There are current proposals to amend the CJL to allow a Jersey company to make distributions out of any sources (save for the nominal share account and the capital redemption reserve).

This will be subject to the directors who approve the distribution making a prior statement of solvency. However, for the period before this change takes effect, there are transitional provisions which will allow a company to give financial assistance, secure in the knowledge that this will not constitute a distribution. The transitional procedure is also remarkably similar to the old financial assistance whitewash procedure in that it requires (a) a prior special resolution and (b) a statement of solvency to be given by the directors approving the financial assistance, confirming that they have formed the opinion:

  1. that, immediately following the date of the financial assistance, the company will be able to discharge its liabilities as they fall due; and
  2. that, having regard to the prospects of the company and their intentions with respect to the management of the company's business and the amount and character of the financial resources that, in their view, will be available to it, the company will be able to carry on business and discharge its liabilities as they fall due for a period of 12 months immediately following the date of the financial assistance or until the financial assistance or until the company is dissolved pursuant to a solvent winding up.

Given the lack of clarity rising from the Aveling Barford case and the potential risk that any action which results in value being provided to a shareholder being categorised as distribution, it is foreseen that companies will generally follow this procedure if in any doubt as to whether financial assistance constitutes a distribution or not.

In respect of the solvency test, it should be noted that:-

  • the sanction procedures are available to both private and public companies;
  • not all directors are required to approve the financial assistance, just those approving the financial assistance at the relevant board meeting;
  • the CJL defines "liabilities" as including "any amount reasonably necessary to be retained for the purpose of providing any liability or loss which is either likely to be incurred or certain to be incurred, but uncertain as to amount or as to date on which it will arise";
  • the test provides for a forward looking solvency test based upon the company's cash flow and ability to meet it as they fall due. There is no balance sheet test;
  • the sanction procedure does not require a statutory declaration or auditor's report. However, it is best practice for the directors to consider the financial and accounting records of the company before making such statement;
  • while there is no technical requirement for the solvency statement to be in writing separate from any board resolutions, it is best practice for a separate statement to be signed by the directors and tabled at the board meeting; and
  • the statement of solvency must be made or signed before the board authorises the giving of financial assistance which would otherwise constitute a distribution.

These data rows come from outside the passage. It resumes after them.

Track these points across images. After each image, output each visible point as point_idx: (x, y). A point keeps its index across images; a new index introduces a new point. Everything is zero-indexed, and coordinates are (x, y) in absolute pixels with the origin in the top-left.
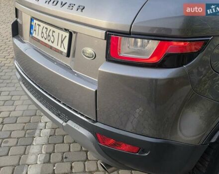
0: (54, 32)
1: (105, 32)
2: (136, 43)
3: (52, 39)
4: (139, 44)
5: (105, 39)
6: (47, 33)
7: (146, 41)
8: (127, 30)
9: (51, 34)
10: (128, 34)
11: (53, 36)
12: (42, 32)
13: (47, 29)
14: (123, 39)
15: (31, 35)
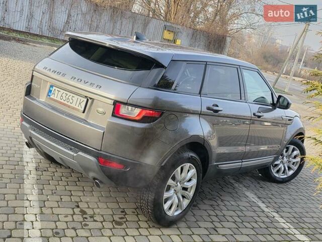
0: (73, 97)
1: (113, 101)
2: (128, 109)
3: (71, 101)
4: (130, 109)
5: (113, 105)
6: (67, 97)
7: (134, 108)
8: (126, 101)
9: (70, 98)
11: (72, 99)
12: (62, 96)
13: (67, 94)
14: (122, 106)
15: (48, 97)
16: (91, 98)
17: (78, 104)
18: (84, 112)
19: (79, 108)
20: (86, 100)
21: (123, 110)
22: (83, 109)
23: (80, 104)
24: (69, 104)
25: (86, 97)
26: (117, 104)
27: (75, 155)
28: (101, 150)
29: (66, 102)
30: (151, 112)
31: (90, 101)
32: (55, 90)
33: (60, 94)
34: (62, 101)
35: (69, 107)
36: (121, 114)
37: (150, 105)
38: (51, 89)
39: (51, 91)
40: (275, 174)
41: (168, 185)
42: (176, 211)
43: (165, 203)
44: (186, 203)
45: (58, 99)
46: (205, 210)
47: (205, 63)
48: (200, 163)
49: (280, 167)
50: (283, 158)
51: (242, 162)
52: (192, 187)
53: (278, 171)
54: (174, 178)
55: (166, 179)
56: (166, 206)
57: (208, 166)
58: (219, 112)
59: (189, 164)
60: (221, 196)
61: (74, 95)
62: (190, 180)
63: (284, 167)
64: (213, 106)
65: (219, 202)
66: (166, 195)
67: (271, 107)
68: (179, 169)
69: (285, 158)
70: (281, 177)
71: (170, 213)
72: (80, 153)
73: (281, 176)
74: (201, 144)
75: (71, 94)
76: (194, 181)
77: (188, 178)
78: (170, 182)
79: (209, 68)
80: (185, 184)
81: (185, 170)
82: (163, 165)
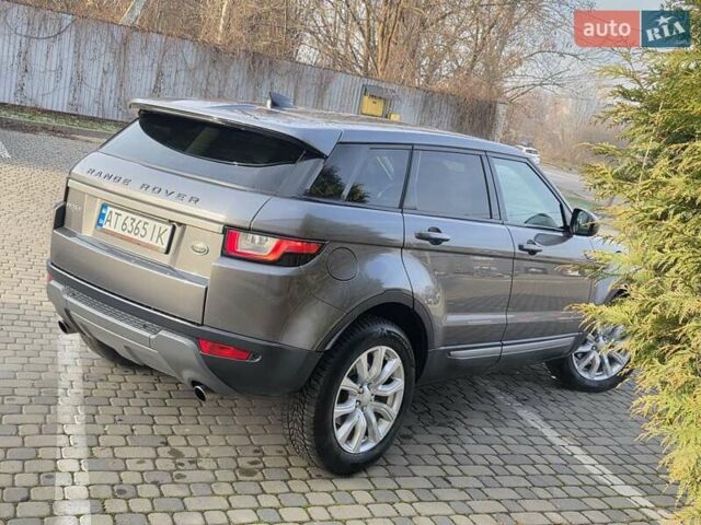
0: (146, 223)
1: (222, 226)
2: (253, 240)
3: (142, 232)
4: (257, 241)
5: (223, 233)
6: (134, 225)
7: (264, 238)
8: (247, 226)
9: (140, 226)
10: (248, 230)
11: (144, 228)
12: (124, 224)
13: (134, 220)
14: (242, 235)
15: (99, 227)
16: (180, 224)
17: (154, 235)
18: (167, 252)
19: (159, 244)
20: (170, 228)
21: (245, 244)
22: (165, 246)
23: (159, 236)
24: (138, 238)
25: (170, 221)
26: (230, 233)
27: (153, 337)
28: (202, 325)
29: (132, 235)
30: (299, 244)
31: (178, 229)
32: (111, 212)
33: (121, 220)
34: (126, 233)
35: (139, 243)
36: (239, 250)
37: (297, 230)
38: (104, 211)
39: (104, 215)
40: (582, 374)
41: (342, 391)
42: (363, 444)
43: (338, 426)
44: (383, 428)
45: (118, 230)
46: (430, 445)
47: (410, 147)
48: (408, 345)
49: (591, 357)
50: (596, 340)
51: (503, 345)
52: (395, 394)
53: (588, 367)
54: (354, 377)
55: (337, 379)
56: (341, 433)
57: (427, 352)
58: (444, 243)
59: (384, 348)
60: (465, 417)
61: (147, 220)
62: (389, 381)
63: (601, 357)
64: (429, 230)
65: (461, 430)
66: (339, 410)
67: (561, 234)
68: (364, 357)
69: (601, 338)
70: (596, 379)
71: (351, 448)
72: (163, 333)
73: (595, 377)
74: (408, 308)
75: (141, 218)
76: (399, 384)
77: (385, 377)
78: (346, 383)
79: (419, 158)
80: (380, 388)
81: (378, 360)
82: (328, 348)
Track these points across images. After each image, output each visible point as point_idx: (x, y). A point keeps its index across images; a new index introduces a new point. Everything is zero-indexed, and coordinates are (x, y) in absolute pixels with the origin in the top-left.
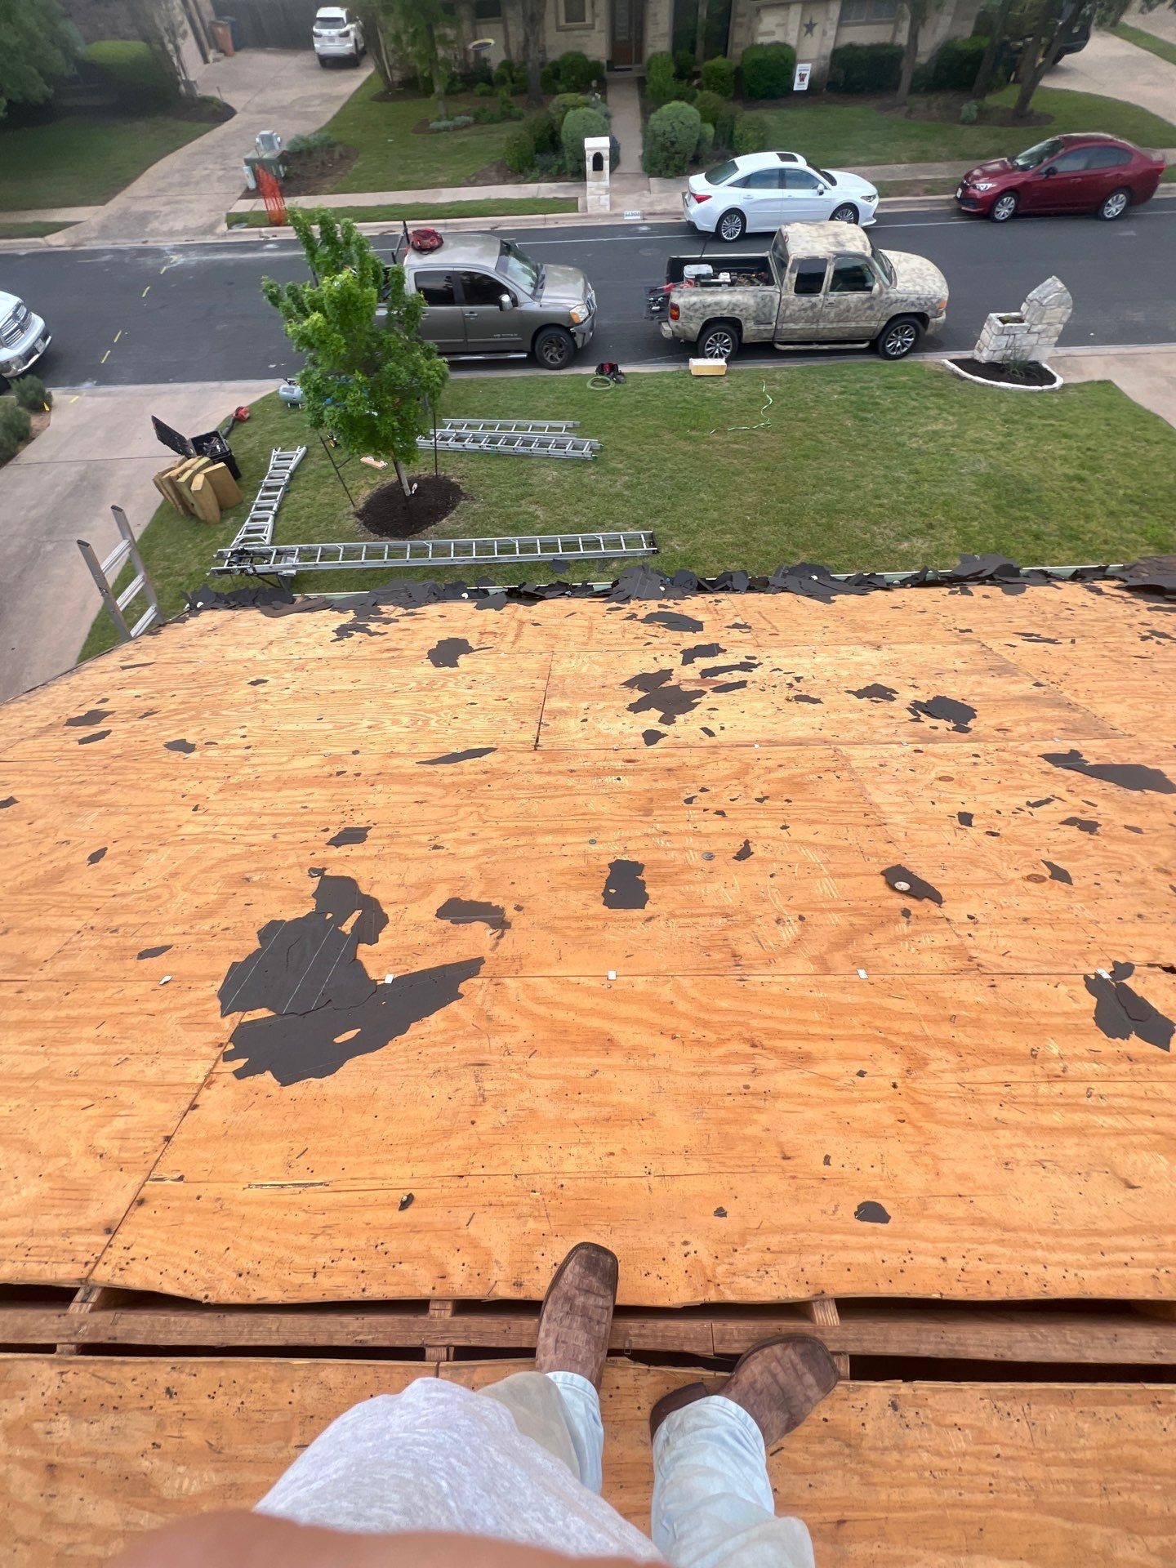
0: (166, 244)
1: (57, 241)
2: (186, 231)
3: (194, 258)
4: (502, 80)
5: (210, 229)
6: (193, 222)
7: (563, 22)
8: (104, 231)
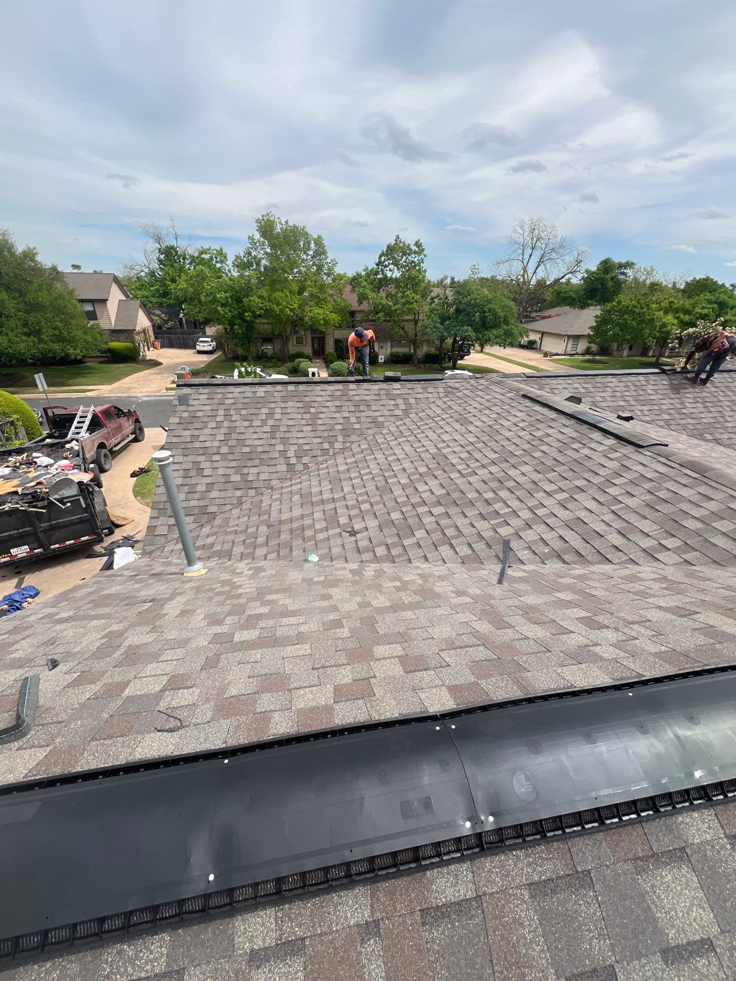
0: (139, 395)
1: (88, 394)
2: (147, 392)
3: (153, 398)
4: (272, 358)
5: (159, 391)
6: (149, 389)
7: (295, 344)
8: (111, 391)
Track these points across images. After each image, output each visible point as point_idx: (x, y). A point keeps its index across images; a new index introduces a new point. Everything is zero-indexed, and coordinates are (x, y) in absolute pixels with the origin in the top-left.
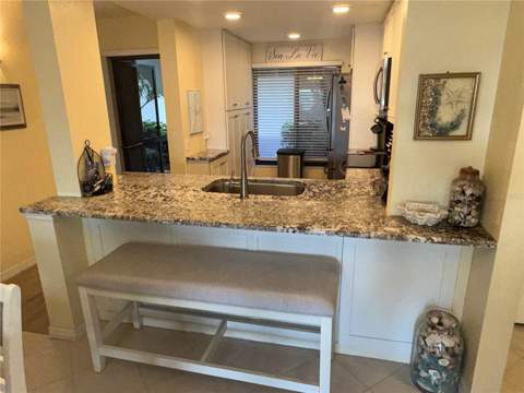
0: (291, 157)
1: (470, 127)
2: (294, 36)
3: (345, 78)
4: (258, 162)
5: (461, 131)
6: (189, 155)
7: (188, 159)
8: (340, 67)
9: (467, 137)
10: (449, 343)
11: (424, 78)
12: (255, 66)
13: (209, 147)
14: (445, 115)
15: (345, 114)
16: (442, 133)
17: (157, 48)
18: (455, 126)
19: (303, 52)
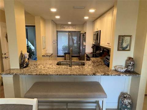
0: (67, 55)
1: (130, 48)
2: (70, 23)
3: (84, 34)
4: (58, 56)
5: (128, 49)
6: (43, 55)
7: (43, 56)
8: (80, 31)
9: (129, 50)
10: (130, 101)
11: (120, 36)
12: (58, 30)
13: (47, 52)
14: (124, 45)
15: (84, 44)
16: (124, 49)
17: (35, 24)
18: (126, 47)
19: (71, 27)
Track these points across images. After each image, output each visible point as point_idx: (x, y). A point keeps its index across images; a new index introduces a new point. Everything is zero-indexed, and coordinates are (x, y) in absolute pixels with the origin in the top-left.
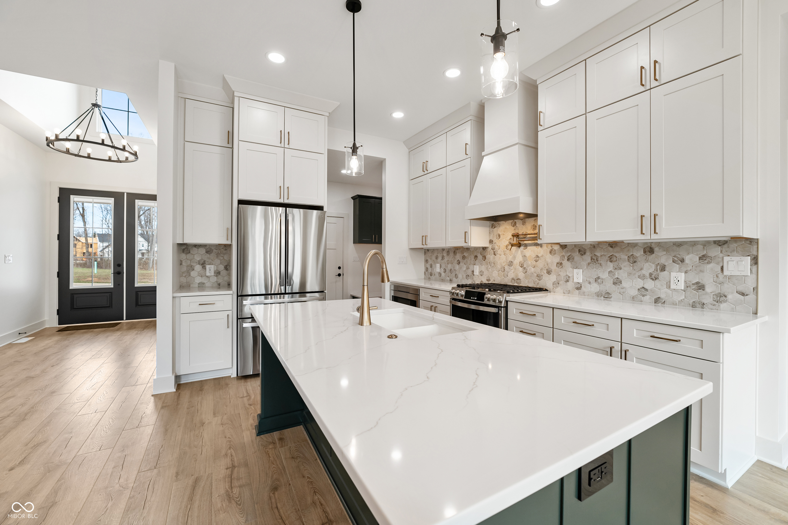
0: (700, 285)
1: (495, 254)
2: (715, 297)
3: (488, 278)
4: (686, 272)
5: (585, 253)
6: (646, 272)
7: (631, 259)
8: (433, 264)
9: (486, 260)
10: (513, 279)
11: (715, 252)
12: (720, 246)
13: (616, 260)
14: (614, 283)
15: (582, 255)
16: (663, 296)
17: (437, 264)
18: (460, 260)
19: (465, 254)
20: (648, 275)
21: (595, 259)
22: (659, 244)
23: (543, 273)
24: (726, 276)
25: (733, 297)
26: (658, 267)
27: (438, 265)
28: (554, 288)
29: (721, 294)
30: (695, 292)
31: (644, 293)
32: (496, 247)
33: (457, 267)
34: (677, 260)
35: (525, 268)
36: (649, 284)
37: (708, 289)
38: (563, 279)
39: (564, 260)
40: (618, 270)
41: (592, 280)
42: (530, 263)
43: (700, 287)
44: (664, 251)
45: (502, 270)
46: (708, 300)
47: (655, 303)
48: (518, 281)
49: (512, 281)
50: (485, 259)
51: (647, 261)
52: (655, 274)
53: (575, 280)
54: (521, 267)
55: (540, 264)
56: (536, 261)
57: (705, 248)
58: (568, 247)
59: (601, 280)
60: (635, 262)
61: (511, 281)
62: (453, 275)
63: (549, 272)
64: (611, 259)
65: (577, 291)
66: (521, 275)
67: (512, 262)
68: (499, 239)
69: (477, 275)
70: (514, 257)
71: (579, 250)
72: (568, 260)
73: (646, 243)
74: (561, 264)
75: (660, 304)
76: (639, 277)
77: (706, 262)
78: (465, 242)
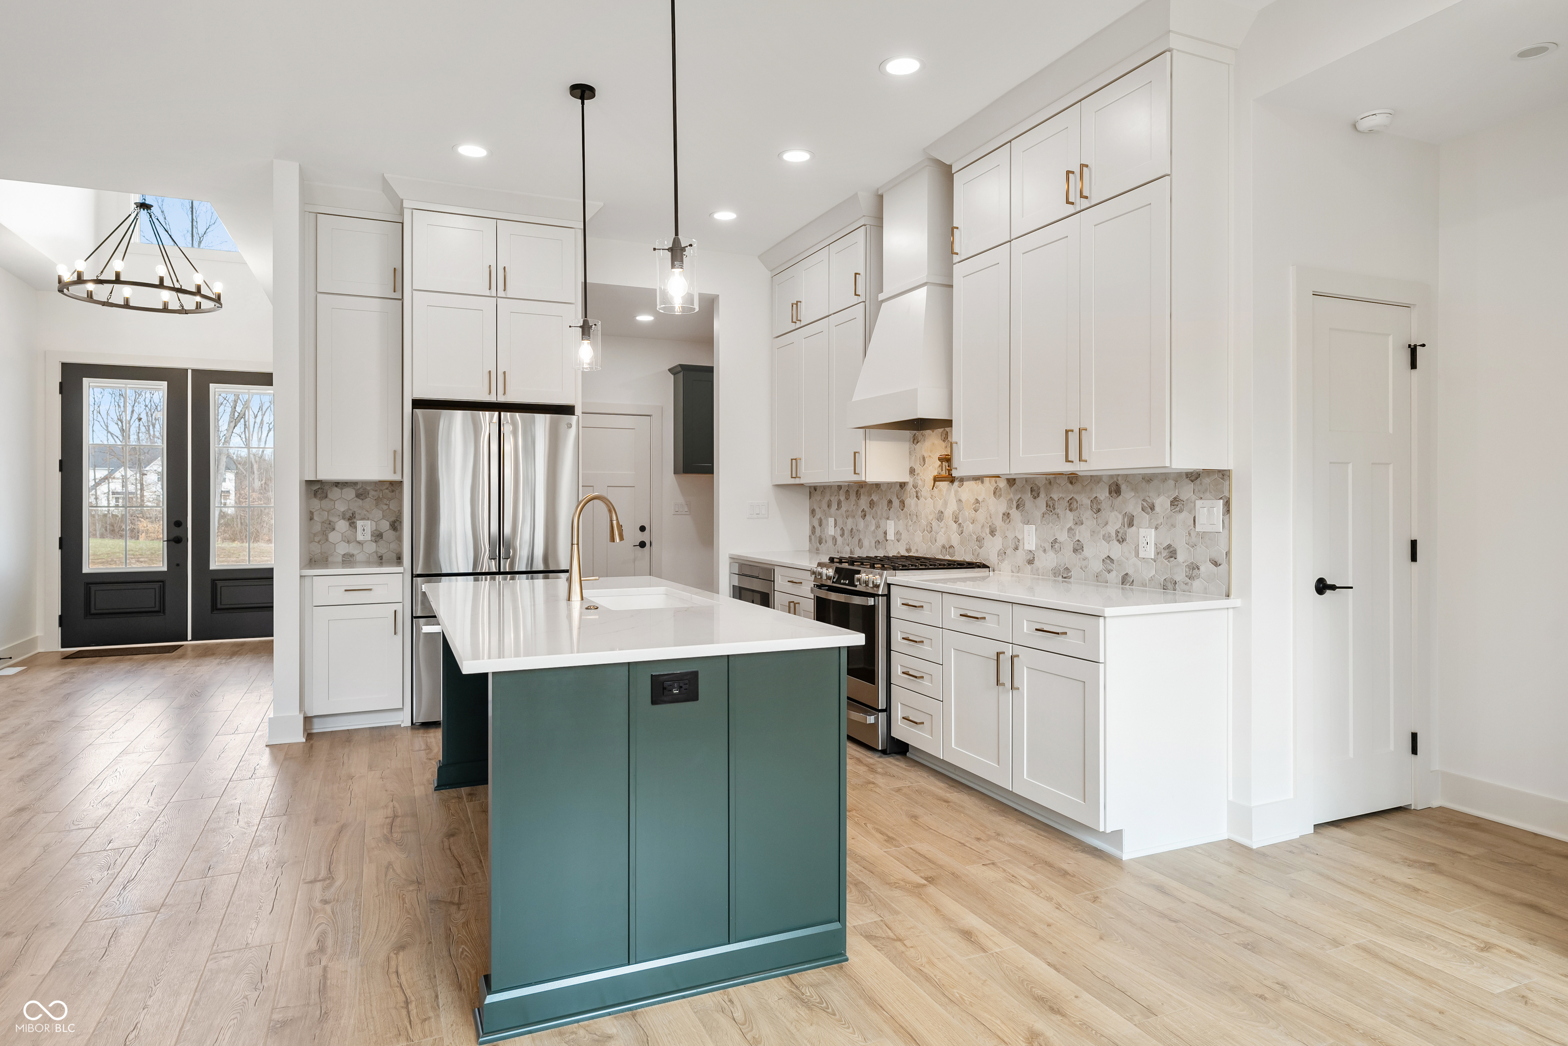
0: (1171, 549)
1: (917, 497)
2: (1187, 570)
3: (908, 547)
4: (1156, 528)
5: (1038, 495)
6: (1111, 529)
7: (1095, 506)
8: (823, 518)
9: (905, 510)
10: (943, 547)
11: (1187, 491)
12: (1192, 481)
13: (1077, 507)
14: (1075, 551)
15: (1035, 498)
16: (1131, 571)
17: (830, 519)
18: (866, 509)
19: (875, 497)
20: (1113, 534)
21: (1051, 505)
23: (984, 535)
24: (1198, 533)
25: (1206, 568)
26: (1126, 520)
27: (831, 521)
28: (1000, 563)
29: (1194, 564)
30: (1166, 561)
31: (1110, 567)
32: (920, 483)
33: (862, 524)
34: (1146, 506)
35: (960, 524)
36: (1116, 550)
37: (1181, 557)
38: (1010, 545)
39: (1011, 508)
40: (1080, 525)
41: (1048, 546)
42: (967, 514)
43: (1172, 553)
44: (1132, 490)
45: (929, 529)
46: (1180, 576)
47: (1123, 583)
48: (951, 550)
49: (943, 551)
50: (904, 506)
51: (1112, 507)
52: (1122, 532)
53: (1027, 546)
54: (955, 521)
55: (981, 516)
56: (976, 511)
57: (1177, 484)
58: (1017, 482)
59: (1059, 545)
60: (1099, 510)
62: (856, 540)
63: (992, 532)
64: (1071, 505)
65: (1029, 567)
66: (955, 540)
67: (942, 512)
68: (924, 465)
69: (892, 541)
70: (945, 503)
71: (1031, 488)
72: (1017, 507)
73: (1111, 476)
74: (1008, 515)
75: (1127, 586)
76: (1104, 537)
77: (1178, 509)
78: (855, 473)
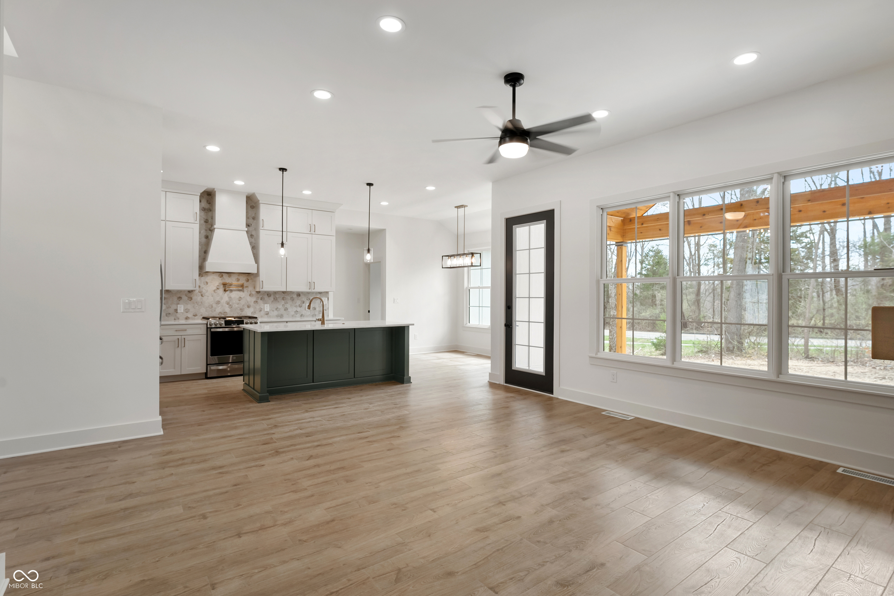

As a consequence of this change, the focus on analysing a transaction will shift from whether or not a transaction constitutes financial assistance and must therefore be whitewashed to whether a transaction constitutes a distribution and must therefore be either made in accordance with Articles 114 and 115 or sanctioned as per the new transitional procedures set out in Article 58.


Financial assistance had previously given rise to technical issues requiring procedural steps to be taken to avoid a transaction potentially being void. Therefore, the removal of the prohibition on unlawful financial assistance can only be seen as a positive step and one which benefits Jersey and the financial institutions that use it.

The content of this article is intended to provide a general guide to the subject matter. Specialist advice should be sought about your specific circumstances.